Is new construction back? Residential building permits up 35 percent in Washtenaw County

By LIZZY ALFS Business Reporter (courtesy of AnnArbor.com)


kirtland_hills_house.jpg
This home is under construction home in Pittsfield Township's Kirtland Hills neighborhood. Regional housing data show there were 107 homes built in the township last year.
Daniel Brenner | AnnArbor.com
Related story: Pittsfield Township leads region in new home construction
New home construction is slowly making a comeback in Washtenaw County.
That’s the message from local builders, real estate experts and county-specific data, which show residential building permits were up 35 percent in 2012 compared with the previous year.

“We’re actually starting to see new home construction come back pretty strong right now,” saidMaureen Sloan, chief executive officer of the Builders & Remodelers Association of Greater Ann Arbor.

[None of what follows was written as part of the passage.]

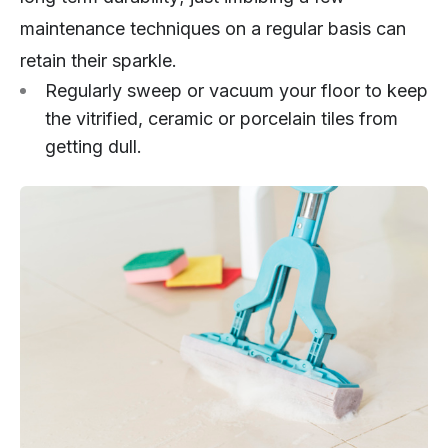
maintenance techniques on a regular basis can
retain their sparkle.
Regularly sweep or vacuum your floor to keep
the vitrified, ceramic or porcelain tiles from
getting dull.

“It appears the low inventory (of homes for sale) has prompted many people to look at new construction to get what they’re looking for,” she continued.
Houses are being built in subdivisions where construction was mostly stagnant for years, including Scio Township’s Polo Fields, Legacy Heights in Saline and Kirtland Hills in Pittsfield Township. Meanwhile, regional and national players like Trowbridge Companies and Toll Brothers have re-entered the Washtenaw County market with plans to build several dozen homes.

Washtenaw County permits for single-family home construction totaled 315 in 2012, up 35 percent from 2011 and nearly double the amount of permits filed in 2009, according to data compiled by the Southeast Michigan Council of Governments (SEMCOG).

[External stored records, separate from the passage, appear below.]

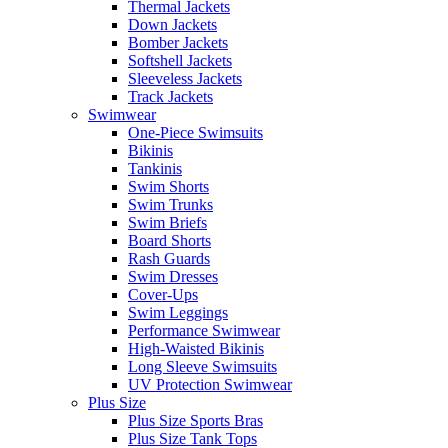
Thermal Jackets
Down Jackets
Bomber Jackets
Softshell Jackets
Sleeveless Jackets
Track Jackets
Swimwear
One-Piece Swimsuits
Bikinis
Tankinis
Swim Shorts
Swim Trunks
Swim Briefs
Board Shorts
Rash Guards
Swim Dresses
Cover-Ups
Swim Leggings
Performance Swimwear
High-Waisted Bikinis
Long Sleeve Swimsuits
UV Protection Swimwear
Plus Size
Plus Size Sports Bras
Plus Size Tank Tops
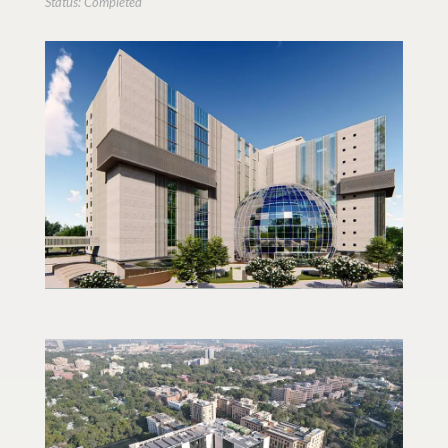
Status: Completed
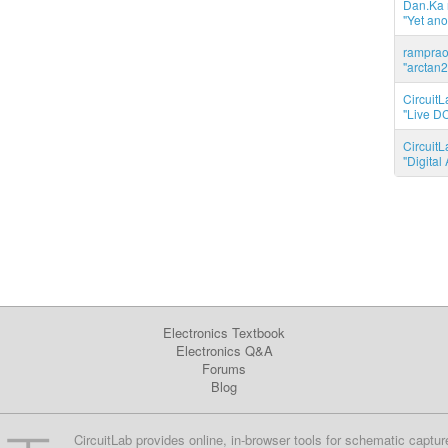
Dan.Ka r
"Yet ano
ramprao 
"arctan2
CircuitL
"Live DC
CircuitL
"Digita
Electronics Textbook
Electronics Q&A
Forums
Blog
CircuitLab provides online, in-browser tools for schematic captur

Pittsfield Township led the county in new construction, with 107 homes built in 2012 compared with 33 homes in 2009. Other leaders in the county were Dexter, with 31 homes built last year, and Scio Township, with 27 homes built.

“There has been a huge upsurge of interest,” said Doug Selby of Ann Arbor’s Meadowlark Builders, which specializes in green building and remodeling. “I would say we’ve had up to triple the amount of leads for new homes just since the third quarter of 2012.”

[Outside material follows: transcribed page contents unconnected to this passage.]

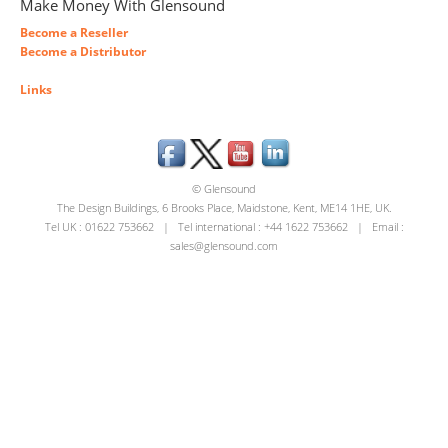
Make Money With Glensound
Become a Reseller
Become a Distributor
Links
© Glensound
The Design Buildings, 6 Brooks Place, Maidstone, Kent, ME14 1HE, UK.
Tel UK : 01622 753662 | Tel international : +44 1622 753662 | Email :
sales@glensound.com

These construction trends in Washtenaw County are reflective of developments both regionally and nationally; the Home Builders Association of Michigan predicts 14,000 residential building permits this year in Michigan, while U.S. home construction rates are the highest in years.

To be sure, the number of new homes is low compared with Washtenaw County’s construction boom from 2000 to 2005, when builders were adding 1,100 to 2,000 houses each year.
And because many current projects are ones that were stalled for years, Washtenaw County hasn’t experienced a significant uptick in the land values that plummeted during the recession, said Richard Timmons of Colliers International.

“We’ve seen a little interest in vacant land, but not a great deal,” he said. “As (developers) absorb existing lots, we would anticipate that we’d see an increase in land values that we haven’t seen yet.”

Local homebuilder Jim Haeussler of Peters Building Co. said in order for the county to return to a “normal market,” home sale prices have to rise at least 10 percent to 15 percent.
The average home sale price in the county was $210,616 in 2012, a 15.5 percent increase since 2009 but still low compared with sale prices a decade ago, according to the Ann Arbor Area Board of Realtors. The board’s data doesn’t separately track new home sales, but the U.S. Department of Housing and Urban Development shows the average sale price of new homes in December was $304,000.

“A house/lot combination is still selling below what it would cost to reproduce today…it’s not sustainable because nobody is going to go out and develop a lot to lose money.”

Still, Haeussler and other builders are encouraged; Haeussler said he’s currently working on more than 25 homes on already-developed lots — a significant improvement over the past few years. He’s also developing “spec” homes, which shows his confidence in the market.

“We’ve been fortunate in that anything we had as a spec has been sold and we’re building some more,” he said. “At the current time, if we start a spec home, it’s usually sold by the time it gets framed.”

He is currently working on homes in Kirtland Hills in Pittsfield Township, Legacy Heights in Saline, Dexter Crossing and Westridge in Dexter, and Harwood Farms in Saline.
Haeussler attributes that demand to the low inventory of homes for sale in the county and increasing employment. Selby agreed, adding that historically low interest rates and bank lending trends are bringing more people to the market.

Jim Acheson of Ann Arbor’s Acheson Builders, a company that specializes in remodeling homes, said his business was up 100 percent last year. Thanks to improving economic factors, he said more people in the county are choosing to invest in existing homes.
“It’s encouraging,” he said. “It looked pretty bleak for a while.”